As an example, consider a change in how documents are indexed, e.g., a adding new document processor. A system test would test verify this new behavior by feeding a document, and then verifying the document processor modified the document, or perhaps did something else. A staging test, on the other hand, would feed the document before the document processor was added, and querying for the document after the upgrade could give different results from what the system test would expect.
Many such changes, which require additional action post-deployment, are also guarded by validation overrides, but the staging test is then a great way of figuring out what the exact consequences of the change are, and how to deal with it.
As opposed to system tests, staging tests are not self-contained, as the state change during upgrade is precisely what is tested. Instead, execution order of any staging tests that modify state, particularly after upgrade, must be controlled. Indeed, some changes will require refeeding data, and this should then be part of the staging test code. Finally, it is also good to verify the expected state prior to upgrade.
The clients of a Vespa application should be compatible with both the system and staging test expectations, and this dictates the workflow when deploying a breaking change:
First, the application code and system and and staging tests are updated, so tests pass; and clients are updated to reflect the updated test code.
Next, the application is upgraded.
Finally, the staging setup code is updated to match the new application code.
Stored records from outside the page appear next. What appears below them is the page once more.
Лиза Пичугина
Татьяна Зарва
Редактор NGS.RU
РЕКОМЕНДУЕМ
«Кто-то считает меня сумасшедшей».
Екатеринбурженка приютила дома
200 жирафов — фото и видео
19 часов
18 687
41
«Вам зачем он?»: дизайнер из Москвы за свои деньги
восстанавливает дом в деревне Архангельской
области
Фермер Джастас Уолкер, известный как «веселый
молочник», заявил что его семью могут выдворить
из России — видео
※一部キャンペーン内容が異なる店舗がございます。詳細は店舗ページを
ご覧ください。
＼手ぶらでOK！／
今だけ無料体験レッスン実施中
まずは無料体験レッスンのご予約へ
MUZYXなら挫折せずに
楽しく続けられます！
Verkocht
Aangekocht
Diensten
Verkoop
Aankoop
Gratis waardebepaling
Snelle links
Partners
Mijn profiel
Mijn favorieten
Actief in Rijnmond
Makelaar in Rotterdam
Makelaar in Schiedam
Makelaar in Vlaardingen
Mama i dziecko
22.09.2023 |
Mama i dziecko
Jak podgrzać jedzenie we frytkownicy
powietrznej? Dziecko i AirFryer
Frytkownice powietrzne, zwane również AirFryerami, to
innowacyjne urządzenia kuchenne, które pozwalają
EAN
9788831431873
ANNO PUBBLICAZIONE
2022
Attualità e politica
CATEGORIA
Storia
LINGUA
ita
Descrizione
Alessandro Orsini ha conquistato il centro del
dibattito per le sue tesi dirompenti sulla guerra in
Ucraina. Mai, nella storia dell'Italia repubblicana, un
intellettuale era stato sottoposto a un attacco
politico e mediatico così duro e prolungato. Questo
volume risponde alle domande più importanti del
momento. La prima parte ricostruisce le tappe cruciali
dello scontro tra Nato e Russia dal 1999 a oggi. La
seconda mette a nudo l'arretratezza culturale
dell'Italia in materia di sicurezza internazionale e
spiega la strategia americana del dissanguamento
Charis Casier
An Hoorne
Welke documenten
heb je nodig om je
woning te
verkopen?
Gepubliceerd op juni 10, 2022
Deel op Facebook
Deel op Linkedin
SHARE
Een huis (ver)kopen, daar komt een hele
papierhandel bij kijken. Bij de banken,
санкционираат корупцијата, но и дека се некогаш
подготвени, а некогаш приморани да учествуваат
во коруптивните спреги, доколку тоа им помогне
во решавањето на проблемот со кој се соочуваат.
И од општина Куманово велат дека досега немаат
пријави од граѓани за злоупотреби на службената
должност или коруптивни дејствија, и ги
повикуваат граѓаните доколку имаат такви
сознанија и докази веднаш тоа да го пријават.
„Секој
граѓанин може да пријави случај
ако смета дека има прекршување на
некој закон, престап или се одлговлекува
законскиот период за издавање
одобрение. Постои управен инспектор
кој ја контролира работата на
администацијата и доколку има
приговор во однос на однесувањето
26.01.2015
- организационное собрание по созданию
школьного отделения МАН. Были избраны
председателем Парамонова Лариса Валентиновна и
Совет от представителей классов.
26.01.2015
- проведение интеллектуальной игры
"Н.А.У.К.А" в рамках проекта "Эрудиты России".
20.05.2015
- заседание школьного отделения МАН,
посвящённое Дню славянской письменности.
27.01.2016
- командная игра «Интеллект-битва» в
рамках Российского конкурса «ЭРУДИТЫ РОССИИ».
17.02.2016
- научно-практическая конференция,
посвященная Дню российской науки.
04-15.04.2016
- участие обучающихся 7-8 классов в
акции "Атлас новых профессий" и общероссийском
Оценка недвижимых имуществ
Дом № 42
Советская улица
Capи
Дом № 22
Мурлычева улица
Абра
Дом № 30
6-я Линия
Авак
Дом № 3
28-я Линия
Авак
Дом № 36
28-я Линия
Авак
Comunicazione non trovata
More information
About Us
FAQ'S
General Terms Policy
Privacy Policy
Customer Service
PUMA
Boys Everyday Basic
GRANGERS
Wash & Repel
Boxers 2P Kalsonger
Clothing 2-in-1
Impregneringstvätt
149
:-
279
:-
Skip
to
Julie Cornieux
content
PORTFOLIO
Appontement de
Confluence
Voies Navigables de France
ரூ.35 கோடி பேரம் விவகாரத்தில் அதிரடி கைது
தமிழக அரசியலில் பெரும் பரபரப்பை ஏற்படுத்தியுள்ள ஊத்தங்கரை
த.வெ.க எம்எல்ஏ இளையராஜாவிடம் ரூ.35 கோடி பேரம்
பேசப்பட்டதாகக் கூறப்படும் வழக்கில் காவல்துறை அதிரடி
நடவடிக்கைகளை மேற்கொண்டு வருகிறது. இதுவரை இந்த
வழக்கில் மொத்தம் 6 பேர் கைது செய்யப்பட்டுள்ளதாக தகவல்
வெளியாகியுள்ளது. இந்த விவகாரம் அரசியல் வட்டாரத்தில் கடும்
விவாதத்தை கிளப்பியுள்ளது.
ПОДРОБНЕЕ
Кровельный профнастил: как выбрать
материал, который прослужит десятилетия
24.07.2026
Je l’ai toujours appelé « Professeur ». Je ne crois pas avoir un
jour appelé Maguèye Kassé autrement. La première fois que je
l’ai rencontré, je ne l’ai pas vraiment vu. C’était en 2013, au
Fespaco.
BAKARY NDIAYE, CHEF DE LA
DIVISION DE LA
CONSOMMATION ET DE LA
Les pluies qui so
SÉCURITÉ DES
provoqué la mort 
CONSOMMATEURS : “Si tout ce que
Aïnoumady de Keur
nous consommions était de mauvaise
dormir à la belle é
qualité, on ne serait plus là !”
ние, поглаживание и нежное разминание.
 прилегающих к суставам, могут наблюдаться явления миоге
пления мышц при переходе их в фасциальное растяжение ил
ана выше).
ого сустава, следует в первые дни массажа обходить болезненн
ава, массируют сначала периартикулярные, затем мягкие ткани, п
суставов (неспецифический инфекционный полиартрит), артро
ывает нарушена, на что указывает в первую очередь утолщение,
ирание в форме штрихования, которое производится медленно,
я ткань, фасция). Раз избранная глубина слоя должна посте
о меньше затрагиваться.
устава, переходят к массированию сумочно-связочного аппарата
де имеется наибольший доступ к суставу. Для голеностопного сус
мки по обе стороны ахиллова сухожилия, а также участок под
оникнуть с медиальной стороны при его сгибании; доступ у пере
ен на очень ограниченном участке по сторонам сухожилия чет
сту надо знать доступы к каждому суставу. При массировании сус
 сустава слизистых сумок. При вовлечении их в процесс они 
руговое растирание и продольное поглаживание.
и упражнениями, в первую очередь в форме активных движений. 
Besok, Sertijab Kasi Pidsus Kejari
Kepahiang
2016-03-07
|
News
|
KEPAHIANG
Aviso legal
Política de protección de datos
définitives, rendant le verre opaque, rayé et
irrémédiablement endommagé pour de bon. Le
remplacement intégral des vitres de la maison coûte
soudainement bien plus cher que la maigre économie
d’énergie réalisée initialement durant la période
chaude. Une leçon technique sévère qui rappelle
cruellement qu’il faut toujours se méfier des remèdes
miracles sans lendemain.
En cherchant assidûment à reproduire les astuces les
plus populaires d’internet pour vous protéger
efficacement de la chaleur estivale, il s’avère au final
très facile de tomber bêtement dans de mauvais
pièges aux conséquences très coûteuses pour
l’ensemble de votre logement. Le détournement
Again, it is a good idea to always run staging tests before deployment of every change—be it a change in the application package, or an upgrade of the Vespa platform.
Some changes cannot be properly tested outside of a production setting; examples include user engagement, and other high level metrics. Upgrading a subset of production clusters first, allows detecting a regression here, and stopping the change from deploying to the rest of the production clusters.
These tests will be completely domain-dependent, and typically not run against the Vespa application itself. The test framework therefore has less tooling here, and really only specifies this is a separate category.
With continuous deployment, it is not practical to hold off releasing a feature until it is done, test it manually until convinced it works and then release it to production. What to do instead? The answer is feature switches: release new features to production as they are developed, but include logic which keeps them deactivated until they are ready, or until they have been verified in production with a subset of users.
Bucket tests is the practice of systematically testing new features or behavior for a controlled subset of users. This is common practice when releasing new science models, as they are difficult to verify in test, but can also be used for other features.
To test new behavior in Vespa, use a combination of search chains and rank profiles, controlled by query profiles, where one query profile corresponds to one bucket. These features support inheritance to make it easy to express variation without repetition.
Sometimes a new feature requires incompatible changes to a data field. To be able to CD such changes, it is necessary to create a new field containing the new version of the data. This costs extra resources but less than the alternative: standing up a new system copy with the new data. New fields can be added and populated while the system is live.
One way to reduce the need for incompatible changes can be decreased by making the semantics of the fields more precise. E.g., if a field is defined as the "quality" of a document, where a higher number means higher quality, a new algorithm which produces a different range and distribution will typically be an incompatible change. However, if the field is defined more precisely as the average time spent on the document once it is clicked, then a new algorithm which produces better estimates of this value will not be an incompatible change. Using precise semantics also have the advantage of making it easier to understand if the use of the data and its statistical properties are reasonable.